WORK TO BE COMPLETED: Among the entries that follow, the required portion opens with the line containing "root of tail: (1258, 168)" and closes with the line containing "right hip: (1063, 373)". Give that portion again exactly, and nothing else.

*** EXTRACTED INFORMATION ***

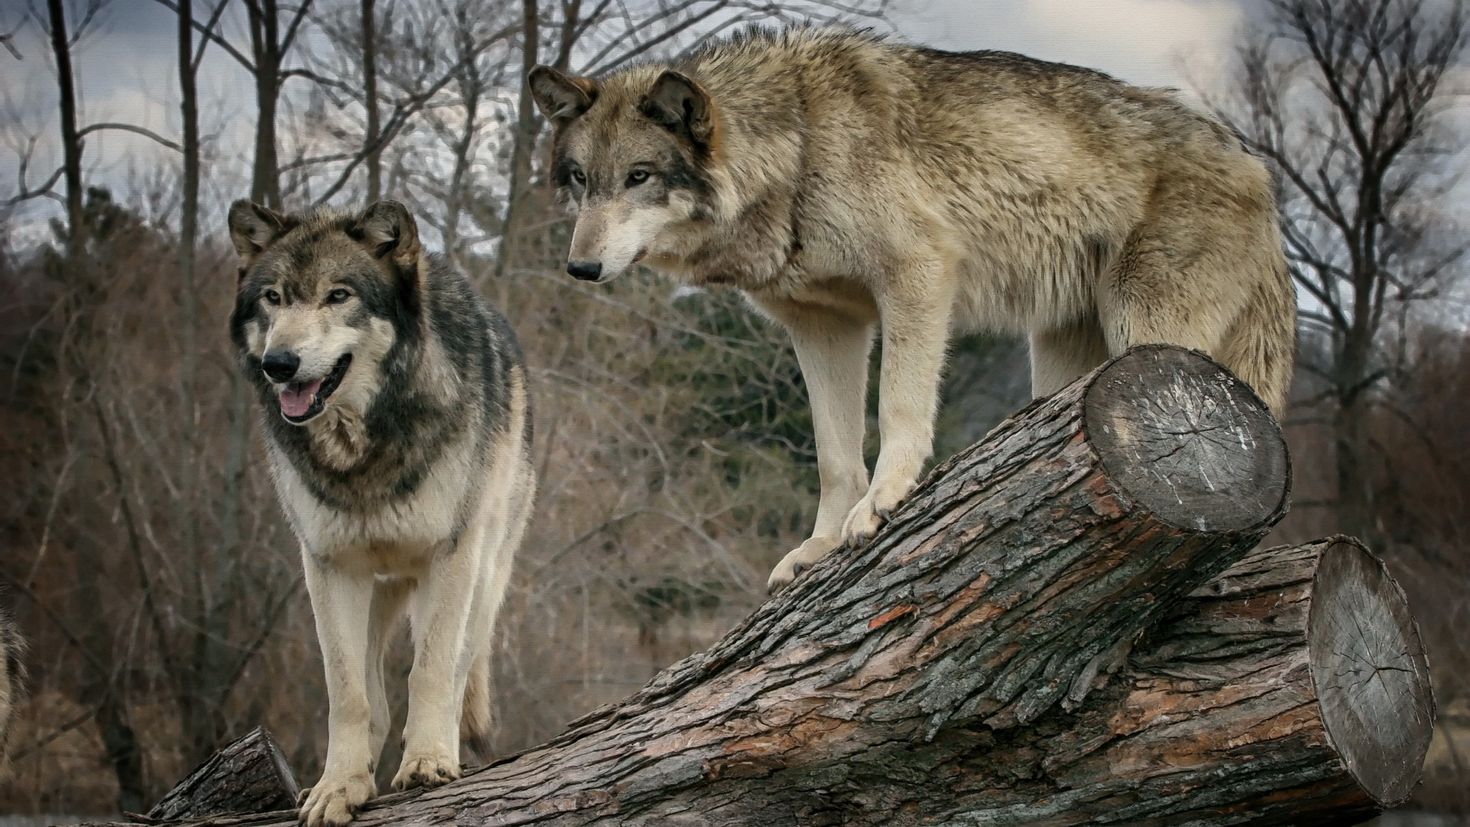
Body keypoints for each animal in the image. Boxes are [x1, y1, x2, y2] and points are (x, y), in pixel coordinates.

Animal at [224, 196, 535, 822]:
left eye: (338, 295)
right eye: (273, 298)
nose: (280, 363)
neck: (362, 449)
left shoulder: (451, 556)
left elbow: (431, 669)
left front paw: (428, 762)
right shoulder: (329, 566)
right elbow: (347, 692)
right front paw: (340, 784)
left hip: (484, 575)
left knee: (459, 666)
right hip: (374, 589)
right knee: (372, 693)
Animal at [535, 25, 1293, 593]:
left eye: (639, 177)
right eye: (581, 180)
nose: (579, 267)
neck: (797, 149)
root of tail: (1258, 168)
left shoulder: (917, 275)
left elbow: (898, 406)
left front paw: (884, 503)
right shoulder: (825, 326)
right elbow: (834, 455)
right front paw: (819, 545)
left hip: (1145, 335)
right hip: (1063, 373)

*** End of EXTRACTED INFORMATION ***
*** EXTRACTED INFORMATION ***

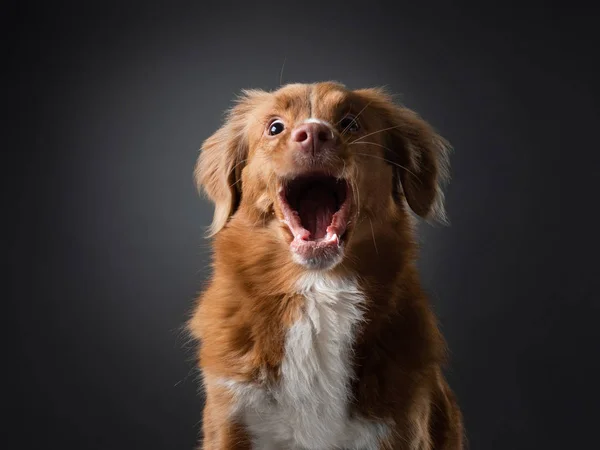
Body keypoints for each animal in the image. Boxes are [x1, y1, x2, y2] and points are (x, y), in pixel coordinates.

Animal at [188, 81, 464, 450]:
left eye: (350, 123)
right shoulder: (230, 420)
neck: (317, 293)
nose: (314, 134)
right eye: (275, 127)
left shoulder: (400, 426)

*** End of EXTRACTED INFORMATION ***

OUTPUT BELOW:
root of tail: (1258, 168)
left shoulder: (917, 275)
left elbow: (898, 406)
left front paw: (884, 503)
right shoulder: (825, 326)
right elbow: (834, 455)
right front paw: (819, 545)
left hip: (1145, 335)
right hip: (1063, 373)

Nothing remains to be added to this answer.